Comme la ville, le Gange est un déversoir sacré. Les cendres et les carcasses humaines et animales y sont déversées pendant que d’autres, juste à côté, à quelques mètres, y recueillent l’eau sacrée dans de petits bidons en plastique, la boivent, se lavent, lavent le linge des autres pour quelques roupies, se baignent ou baignent leurs vaches sacrées.
Oui, j’ai tourné la tête des dizaines de fois, j’ai pincé mes narines, retenu mon souffle, bien que parfois équipé d’un masque, pour ne pas respirer ce cocktail d’insalubrité, de microbes, de maladies, d’acreté des odeurs comme celle de l’urine que tout le monde déverse partout sans retenue, fermé les yeux parfois pour éviter de voir l’insoutenable ou de supporter l’irritation de la pollution extrême. Oui, Varanasi est l’instant de vérité suprême où l’on se voit comme dans un miroir, avec ses doutes et ses craintes qui remontent à la surface à travers la déchéance des autres, la maladie, l’extrême pauvreté, la vieillesse, la mort et la crémation.
C’est le spectacle permanent de ce que l’on ne veut pas voir, de ses tabous, de ce qui rebute. C’est une bousculade en soi, une interrogation existentielle sans fin et sans réponse.
C’est les crânes éclatés à la hache pour faciliter la crémation, les restes de carcasses humaines qui sont brisées à coup de bâton sur les bûchers pour accélérer la combustion, passer au cadavre suivant et économiser ainsi du bois, pendant que les vaches marchent sur les cendres encore chaudes pour grignoter les restes de couronnes mortuaires et de fleurs.

Pèlerin au bord du Gange.
Certains diront que c’est l’Inde dans toute sa splendeur. Que l’Inde est unique et incompréhensible et que c’est ce qui la rend attirante. Bien sûr. J’ai aussi dit et pensé ça un temps avant la saturation.
Pour moi les meilleurs souvenirs de Varanasi, c’est les moments providentiels de certaines photos, mais c’est aussi le moment ou j’ai quitté la ville, un jour plus tôt pour être sûr de ne pas manquer mon avion pour le vol hebdomadaire des pélerins bouddhistes vers Yangon au départ de Gaya.
Le troisième séjour et le dernier à Varanasi.
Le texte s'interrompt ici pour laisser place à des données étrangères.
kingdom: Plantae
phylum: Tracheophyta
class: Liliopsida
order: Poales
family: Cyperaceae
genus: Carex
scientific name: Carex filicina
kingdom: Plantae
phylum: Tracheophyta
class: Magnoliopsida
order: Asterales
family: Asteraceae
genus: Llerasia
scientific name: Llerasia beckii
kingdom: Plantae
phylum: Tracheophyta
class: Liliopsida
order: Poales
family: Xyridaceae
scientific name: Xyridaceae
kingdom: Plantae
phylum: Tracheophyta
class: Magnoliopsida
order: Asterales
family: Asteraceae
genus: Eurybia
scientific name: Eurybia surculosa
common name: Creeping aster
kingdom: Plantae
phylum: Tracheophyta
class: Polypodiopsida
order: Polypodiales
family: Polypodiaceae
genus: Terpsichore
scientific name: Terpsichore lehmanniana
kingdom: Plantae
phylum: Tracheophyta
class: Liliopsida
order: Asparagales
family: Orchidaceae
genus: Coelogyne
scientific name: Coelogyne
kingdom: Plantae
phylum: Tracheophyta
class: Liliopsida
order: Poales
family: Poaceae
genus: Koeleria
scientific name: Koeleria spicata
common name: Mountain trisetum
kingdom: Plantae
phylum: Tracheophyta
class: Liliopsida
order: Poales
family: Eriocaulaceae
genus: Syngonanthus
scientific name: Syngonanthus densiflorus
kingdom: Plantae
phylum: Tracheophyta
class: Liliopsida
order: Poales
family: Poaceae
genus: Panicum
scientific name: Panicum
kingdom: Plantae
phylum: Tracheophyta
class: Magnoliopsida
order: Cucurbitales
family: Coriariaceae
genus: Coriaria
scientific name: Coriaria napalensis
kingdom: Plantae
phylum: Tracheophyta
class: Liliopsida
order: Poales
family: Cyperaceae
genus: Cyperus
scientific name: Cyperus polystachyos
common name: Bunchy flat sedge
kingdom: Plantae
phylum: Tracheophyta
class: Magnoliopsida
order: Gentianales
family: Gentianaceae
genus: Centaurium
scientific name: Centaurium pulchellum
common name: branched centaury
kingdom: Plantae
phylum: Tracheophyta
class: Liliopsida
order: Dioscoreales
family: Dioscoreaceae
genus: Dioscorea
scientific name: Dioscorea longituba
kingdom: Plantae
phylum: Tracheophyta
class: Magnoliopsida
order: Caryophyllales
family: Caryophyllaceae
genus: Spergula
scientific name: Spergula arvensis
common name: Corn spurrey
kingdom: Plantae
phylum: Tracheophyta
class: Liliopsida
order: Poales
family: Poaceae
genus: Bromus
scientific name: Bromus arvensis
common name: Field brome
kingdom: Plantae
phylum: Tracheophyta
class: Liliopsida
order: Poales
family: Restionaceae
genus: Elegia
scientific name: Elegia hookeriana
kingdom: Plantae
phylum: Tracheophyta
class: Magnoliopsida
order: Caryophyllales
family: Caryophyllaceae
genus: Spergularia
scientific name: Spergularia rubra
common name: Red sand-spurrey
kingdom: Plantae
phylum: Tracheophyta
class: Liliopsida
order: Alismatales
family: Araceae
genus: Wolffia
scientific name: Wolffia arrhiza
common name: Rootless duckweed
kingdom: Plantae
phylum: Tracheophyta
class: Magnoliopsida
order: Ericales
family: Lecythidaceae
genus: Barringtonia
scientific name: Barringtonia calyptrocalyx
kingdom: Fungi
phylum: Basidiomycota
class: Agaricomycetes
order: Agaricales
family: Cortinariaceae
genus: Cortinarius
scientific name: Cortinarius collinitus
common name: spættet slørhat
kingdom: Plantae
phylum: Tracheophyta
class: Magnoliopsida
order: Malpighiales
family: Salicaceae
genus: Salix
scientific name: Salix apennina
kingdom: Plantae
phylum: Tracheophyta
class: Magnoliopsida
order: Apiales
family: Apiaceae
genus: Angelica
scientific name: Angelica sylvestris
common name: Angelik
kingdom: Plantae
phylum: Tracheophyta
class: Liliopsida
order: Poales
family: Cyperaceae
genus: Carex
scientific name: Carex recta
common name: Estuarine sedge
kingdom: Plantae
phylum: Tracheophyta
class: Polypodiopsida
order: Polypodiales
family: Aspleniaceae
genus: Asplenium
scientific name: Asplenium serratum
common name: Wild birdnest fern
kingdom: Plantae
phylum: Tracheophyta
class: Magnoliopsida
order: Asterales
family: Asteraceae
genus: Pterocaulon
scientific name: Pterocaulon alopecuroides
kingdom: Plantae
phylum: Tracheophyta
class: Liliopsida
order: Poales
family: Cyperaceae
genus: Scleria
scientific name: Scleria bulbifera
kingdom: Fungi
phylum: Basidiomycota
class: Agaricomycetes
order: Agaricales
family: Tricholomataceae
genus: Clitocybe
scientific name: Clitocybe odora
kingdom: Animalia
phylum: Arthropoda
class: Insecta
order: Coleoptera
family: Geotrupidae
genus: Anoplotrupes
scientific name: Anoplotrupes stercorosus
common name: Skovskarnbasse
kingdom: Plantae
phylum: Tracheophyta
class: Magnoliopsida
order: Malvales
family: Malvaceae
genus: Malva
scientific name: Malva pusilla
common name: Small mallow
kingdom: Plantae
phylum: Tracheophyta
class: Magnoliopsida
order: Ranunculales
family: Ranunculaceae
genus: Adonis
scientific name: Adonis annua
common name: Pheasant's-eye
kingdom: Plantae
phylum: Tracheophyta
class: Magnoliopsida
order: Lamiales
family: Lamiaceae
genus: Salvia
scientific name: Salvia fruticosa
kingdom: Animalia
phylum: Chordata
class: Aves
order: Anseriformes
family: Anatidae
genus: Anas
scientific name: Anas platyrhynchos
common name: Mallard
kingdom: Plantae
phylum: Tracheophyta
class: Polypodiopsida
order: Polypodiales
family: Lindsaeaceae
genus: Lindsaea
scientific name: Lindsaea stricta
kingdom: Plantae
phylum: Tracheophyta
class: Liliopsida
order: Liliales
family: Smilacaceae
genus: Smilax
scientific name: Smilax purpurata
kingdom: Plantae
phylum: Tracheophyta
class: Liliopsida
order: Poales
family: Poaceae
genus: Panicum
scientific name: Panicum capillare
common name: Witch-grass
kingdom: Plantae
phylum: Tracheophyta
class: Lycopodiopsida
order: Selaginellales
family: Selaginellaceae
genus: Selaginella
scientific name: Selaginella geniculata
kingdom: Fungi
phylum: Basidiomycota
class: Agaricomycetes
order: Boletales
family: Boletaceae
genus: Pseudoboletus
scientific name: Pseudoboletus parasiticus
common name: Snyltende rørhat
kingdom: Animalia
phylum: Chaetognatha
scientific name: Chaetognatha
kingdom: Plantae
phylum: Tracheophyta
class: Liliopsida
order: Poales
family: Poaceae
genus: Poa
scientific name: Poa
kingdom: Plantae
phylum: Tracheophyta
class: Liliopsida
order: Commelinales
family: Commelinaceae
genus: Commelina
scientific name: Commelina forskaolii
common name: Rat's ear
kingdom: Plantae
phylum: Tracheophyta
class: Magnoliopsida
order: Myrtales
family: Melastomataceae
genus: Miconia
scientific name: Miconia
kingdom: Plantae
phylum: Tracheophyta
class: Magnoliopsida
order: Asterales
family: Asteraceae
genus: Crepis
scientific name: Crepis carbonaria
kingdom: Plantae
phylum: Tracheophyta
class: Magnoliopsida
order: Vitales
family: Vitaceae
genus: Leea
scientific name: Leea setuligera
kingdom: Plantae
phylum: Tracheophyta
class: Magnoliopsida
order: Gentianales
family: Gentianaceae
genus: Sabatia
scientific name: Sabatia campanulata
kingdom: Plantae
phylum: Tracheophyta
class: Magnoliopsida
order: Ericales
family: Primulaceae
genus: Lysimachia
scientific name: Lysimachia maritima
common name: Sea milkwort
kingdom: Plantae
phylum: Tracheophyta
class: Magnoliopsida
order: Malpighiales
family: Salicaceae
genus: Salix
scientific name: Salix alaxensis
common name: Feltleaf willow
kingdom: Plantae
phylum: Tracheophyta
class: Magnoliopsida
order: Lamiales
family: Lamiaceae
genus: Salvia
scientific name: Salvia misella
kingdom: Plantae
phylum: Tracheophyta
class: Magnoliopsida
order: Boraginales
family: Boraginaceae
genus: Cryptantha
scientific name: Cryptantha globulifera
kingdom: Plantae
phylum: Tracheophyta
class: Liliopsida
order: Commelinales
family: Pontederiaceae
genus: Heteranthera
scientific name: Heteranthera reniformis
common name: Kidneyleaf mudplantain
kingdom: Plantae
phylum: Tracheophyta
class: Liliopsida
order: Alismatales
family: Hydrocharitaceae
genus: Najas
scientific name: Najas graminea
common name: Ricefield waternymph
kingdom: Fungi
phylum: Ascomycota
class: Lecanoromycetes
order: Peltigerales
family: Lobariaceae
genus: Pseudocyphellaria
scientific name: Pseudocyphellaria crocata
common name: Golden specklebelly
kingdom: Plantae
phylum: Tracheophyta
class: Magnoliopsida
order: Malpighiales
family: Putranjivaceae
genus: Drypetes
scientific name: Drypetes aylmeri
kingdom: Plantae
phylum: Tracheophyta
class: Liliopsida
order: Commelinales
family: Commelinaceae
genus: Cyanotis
Le pèlerin handicapé au bord du Gange.
Je l’ai observé à distance pendant plus d’une quinzaine de minutes, s’approcher sur ses béquilles péniblement du bord du fleuve. Puis il s’est accroupi le plus près possible du bord, il a posé ses béquilles et a commencé à se passer un peu d’eau sur ses jambes malades. Ensuite il a sorti un petit miroir de son sac et s’est mis une pâte blanche sur les poignets et le visage. L’esthétique de la misère et de la désespérance humaine. Mais qu’est-il venu chercher dans l’eau du Gange ? Une démarche symbolique ou salvatrice ?

Le pèlerin handicapé du Gange.

Sadhù fou ?

Sâdhu « fake » uniquement là pour la photo.

Sâdhu « fake ».
Portraits de Varanasi.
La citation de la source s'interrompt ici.